## Task requirements
What is needed here is an exact transcription of all the entries.
== Stored data ==
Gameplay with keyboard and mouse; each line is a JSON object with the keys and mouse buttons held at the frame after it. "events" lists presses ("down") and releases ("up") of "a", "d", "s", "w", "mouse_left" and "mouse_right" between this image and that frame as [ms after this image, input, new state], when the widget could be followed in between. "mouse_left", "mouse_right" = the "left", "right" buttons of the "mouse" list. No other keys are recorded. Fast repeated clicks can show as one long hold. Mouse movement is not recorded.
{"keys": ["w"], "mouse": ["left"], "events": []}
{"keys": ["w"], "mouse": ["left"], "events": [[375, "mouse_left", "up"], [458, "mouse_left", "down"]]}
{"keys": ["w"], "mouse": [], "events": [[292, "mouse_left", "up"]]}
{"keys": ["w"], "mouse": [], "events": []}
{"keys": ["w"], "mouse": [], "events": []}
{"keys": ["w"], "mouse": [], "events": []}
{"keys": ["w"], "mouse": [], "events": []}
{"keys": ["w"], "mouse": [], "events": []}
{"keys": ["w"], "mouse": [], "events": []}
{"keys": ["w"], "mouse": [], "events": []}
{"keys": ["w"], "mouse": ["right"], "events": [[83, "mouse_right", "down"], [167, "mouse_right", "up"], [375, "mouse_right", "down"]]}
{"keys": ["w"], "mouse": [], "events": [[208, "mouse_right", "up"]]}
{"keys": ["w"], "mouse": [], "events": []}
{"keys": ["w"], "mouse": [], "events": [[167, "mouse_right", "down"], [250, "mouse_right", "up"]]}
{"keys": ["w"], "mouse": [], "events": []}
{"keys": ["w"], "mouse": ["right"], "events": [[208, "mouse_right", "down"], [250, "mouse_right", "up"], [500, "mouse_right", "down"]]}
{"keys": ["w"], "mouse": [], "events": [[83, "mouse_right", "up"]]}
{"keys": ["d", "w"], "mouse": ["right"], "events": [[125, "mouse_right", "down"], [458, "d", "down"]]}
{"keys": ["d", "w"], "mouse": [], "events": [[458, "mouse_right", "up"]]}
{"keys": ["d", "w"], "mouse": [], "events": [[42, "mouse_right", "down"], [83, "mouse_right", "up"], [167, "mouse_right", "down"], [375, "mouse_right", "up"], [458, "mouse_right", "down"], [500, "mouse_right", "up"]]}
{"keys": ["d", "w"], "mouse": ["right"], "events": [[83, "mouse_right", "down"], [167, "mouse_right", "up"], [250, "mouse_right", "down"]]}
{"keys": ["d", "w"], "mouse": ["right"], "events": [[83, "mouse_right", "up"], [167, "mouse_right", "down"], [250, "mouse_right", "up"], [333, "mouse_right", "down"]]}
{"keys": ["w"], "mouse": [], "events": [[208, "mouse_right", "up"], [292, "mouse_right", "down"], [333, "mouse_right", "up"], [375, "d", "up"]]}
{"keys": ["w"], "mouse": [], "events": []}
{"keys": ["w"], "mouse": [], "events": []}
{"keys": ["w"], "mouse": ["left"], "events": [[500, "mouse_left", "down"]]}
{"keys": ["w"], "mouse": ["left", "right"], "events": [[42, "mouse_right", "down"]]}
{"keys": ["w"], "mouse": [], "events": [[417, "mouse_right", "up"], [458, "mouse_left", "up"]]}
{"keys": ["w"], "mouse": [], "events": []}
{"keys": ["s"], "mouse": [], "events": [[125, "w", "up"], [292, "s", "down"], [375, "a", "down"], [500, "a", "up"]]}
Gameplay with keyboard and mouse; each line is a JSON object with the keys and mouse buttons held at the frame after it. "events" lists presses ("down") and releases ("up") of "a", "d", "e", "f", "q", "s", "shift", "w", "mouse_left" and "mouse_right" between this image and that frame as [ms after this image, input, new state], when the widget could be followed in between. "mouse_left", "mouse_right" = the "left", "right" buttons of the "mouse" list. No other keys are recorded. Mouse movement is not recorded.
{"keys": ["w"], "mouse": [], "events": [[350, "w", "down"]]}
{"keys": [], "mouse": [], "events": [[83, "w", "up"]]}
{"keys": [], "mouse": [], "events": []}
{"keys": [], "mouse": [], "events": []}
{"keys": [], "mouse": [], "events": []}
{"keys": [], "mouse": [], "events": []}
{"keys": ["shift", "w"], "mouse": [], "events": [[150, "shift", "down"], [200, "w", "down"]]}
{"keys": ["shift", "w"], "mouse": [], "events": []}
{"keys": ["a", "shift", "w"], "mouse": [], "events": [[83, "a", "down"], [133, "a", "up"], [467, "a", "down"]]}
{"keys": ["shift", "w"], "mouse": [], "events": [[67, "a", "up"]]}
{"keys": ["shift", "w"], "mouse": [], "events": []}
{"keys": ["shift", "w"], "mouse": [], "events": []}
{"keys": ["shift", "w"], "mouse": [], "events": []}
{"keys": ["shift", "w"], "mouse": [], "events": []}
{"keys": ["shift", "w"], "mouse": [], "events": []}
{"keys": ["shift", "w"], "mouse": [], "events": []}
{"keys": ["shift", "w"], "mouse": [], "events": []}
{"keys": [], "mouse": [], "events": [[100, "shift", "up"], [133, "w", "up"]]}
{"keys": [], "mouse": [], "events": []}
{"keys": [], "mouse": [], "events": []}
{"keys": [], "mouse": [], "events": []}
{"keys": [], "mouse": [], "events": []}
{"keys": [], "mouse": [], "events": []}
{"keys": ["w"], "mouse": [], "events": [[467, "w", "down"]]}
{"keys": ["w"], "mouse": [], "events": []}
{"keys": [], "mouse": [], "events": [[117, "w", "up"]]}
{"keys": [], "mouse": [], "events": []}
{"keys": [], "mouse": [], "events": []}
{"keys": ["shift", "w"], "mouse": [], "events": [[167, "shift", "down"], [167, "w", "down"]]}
===
## Task answer
Gameplay with keyboard and mouse; each line is a JSON object with the keys and mouse buttons held at the frame after it. "events" lists presses ("down") and releases ("up") of "a", "d", "s", "w", "mouse_left" and "mouse_right" between this image and that frame as [ms after this image, input, new state], when the widget could be followed in between. "mouse_left", "mouse_right" = the "left", "right" buttons of the "mouse" list. No other keys are recorded. Fast repeated clicks can show as one long hold. Mouse movement is not recorded.
{"keys": ["w"], "mouse": ["left"], "events": []}
{"keys": ["w"], "mouse": ["left"], "events": [[375, "mouse_left", "up"], [458, "mouse_left", "down"]]}
{"keys": ["w"], "mouse": [], "events": [[292, "mouse_left", "up"]]}
{"keys": ["w"], "mouse": [], "events": []}
{"keys": ["w"], "mouse": [], "events": []}
{"keys": ["w"], "mouse": [], "events": []}
{"keys": ["w"], "mouse": [], "events": []}
{"keys": ["w"], "mouse": [], "events": []}
{"keys": ["w"], "mouse": [], "events": []}
{"keys": ["w"], "mouse": [], "events": []}
{"keys": ["w"], "mouse": ["right"], "events": [[83, "mouse_right", "down"], [167, "mouse_right", "up"], [375, "mouse_right", "down"]]}
{"keys": ["w"], "mouse": [], "events": [[208, "mouse_right", "up"]]}
{"keys": ["w"], "mouse": [], "events": []}
{"keys": ["w"], "mouse": [], "events": [[167, "mouse_right", "down"], [250, "mouse_right", "up"]]}
{"keys": ["w"], "mouse": [], "events": []}
{"keys": ["w"], "mouse": ["right"], "events": [[208, "mouse_right", "down"], [250, "mouse_right", "up"], [500, "mouse_right", "down"]]}
{"keys": ["w"], "mouse": [], "events": [[83, "mouse_right", "up"]]}
{"keys": ["d", "w"], "mouse": ["right"], "events": [[125, "mouse_right", "down"], [458, "d", "down"]]}
{"keys": ["d", "w"], "mouse": [], "events": [[458, "mouse_right", "up"]]}
{"keys": ["d", "w"], "mouse": [], "events": [[42, "mouse_right", "down"], [83, "mouse_right", "up"], [167, "mouse_right", "down"], [375, "mouse_right", "up"], [458, "mouse_right", "down"], [500, "mouse_right", "up"]]}
{"keys": ["d", "w"], "mouse": ["right"], "events": [[83, "mouse_right", "down"], [167, "mouse_right", "up"], [250, "mouse_right", "down"]]}
{"keys": ["d", "w"], "mouse": ["right"], "events": [[83, "mouse_right", "up"], [167, "mouse_right", "down"], [250, "mouse_right", "up"], [333, "mouse_right", "down"]]}
{"keys": ["w"], "mouse": [], "events": [[208, "mouse_right", "up"], [292, "mouse_right", "down"], [333, "mouse_right", "up"], [375, "d", "up"]]}
{"keys": ["w"], "mouse": [], "events": []}
{"keys": ["w"], "mouse": [], "events": []}
{"keys": ["w"], "mouse": ["left"], "events": [[500, "mouse_left", "down"]]}
{"keys": ["w"], "mouse": ["left", "right"], "events": [[42, "mouse_right", "down"]]}
{"keys": ["w"], "mouse": [], "events": [[417, "mouse_right", "up"], [458, "mouse_left", "up"]]}
{"keys": ["w"], "mouse": [], "events": []}
{"keys": ["s"], "mouse": [], "events": [[125, "w", "up"], [292, "s", "down"], [375, "a", "down"], [500, "a", "up"]]}
Gameplay with keyboard and mouse; each line is a JSON object with the keys and mouse buttons held at the frame after it. "events" lists presses ("down") and releases ("up") of "a", "d", "e", "f", "q", "s", "shift", "w", "mouse_left" and "mouse_right" between this image and that frame as [ms after this image, input, new state], when the widget could be followed in between. "mouse_left", "mouse_right" = the "left", "right" buttons of the "mouse" list. No other keys are recorded. Mouse movement is not recorded.
{"keys": ["w"], "mouse": [], "events": [[350, "w", "down"]]}
{"keys": [], "mouse": [], "events": [[83, "w", "up"]]}
{"keys": [], "mouse": [], "events": []}
{"keys": [], "mouse": [], "events": []}
{"keys": [], "mouse": [], "events": []}
{"keys": [], "mouse": [], "events": []}
{"keys": ["shift", "w"], "mouse": [], "events": [[150, "shift", "down"], [200, "w", "down"]]}
{"keys": ["shift", "w"], "mouse": [], "events": []}
{"keys": ["a", "shift", "w"], "mouse": [], "events": [[83, "a", "down"], [133, "a", "up"], [467, "a", "down"]]}
{"keys": ["shift", "w"], "mouse": [], "events": [[67, "a", "up"]]}
{"keys": ["shift", "w"], "mouse": [], "events": []}
{"keys": ["shift", "w"], "mouse": [], "events": []}
{"keys": ["shift", "w"], "mouse": [], "events": []}
{"keys": ["shift", "w"], "mouse": [], "events": []}
{"keys": ["shift", "w"], "mouse": [], "events": []}
{"keys": ["shift", "w"], "mouse": [], "events": []}
{"keys": ["shift", "w"], "mouse": [], "events": []}
{"keys": [], "mouse": [], "events": [[100, "shift", "up"], [133, "w", "up"]]}
{"keys": [], "mouse": [], "events": []}
{"keys": [], "mouse": [], "events": []}
{"keys": [], "mouse": [], "events": []}
{"keys": [], "mouse": [], "events": []}
{"keys": [], "mouse": [], "events": []}
{"keys": ["w"], "mouse": [], "events": [[467, "w", "down"]]}
{"keys": ["w"], "mouse": [], "events": []}
{"keys": [], "mouse": [], "events": [[117, "w", "up"]]}
{"keys": [], "mouse": [], "events": []}
{"keys": [], "mouse": [], "events": []}
{"keys": ["shift", "w"], "mouse": [], "events": [[167, "shift", "down"], [167, "w", "down"]]}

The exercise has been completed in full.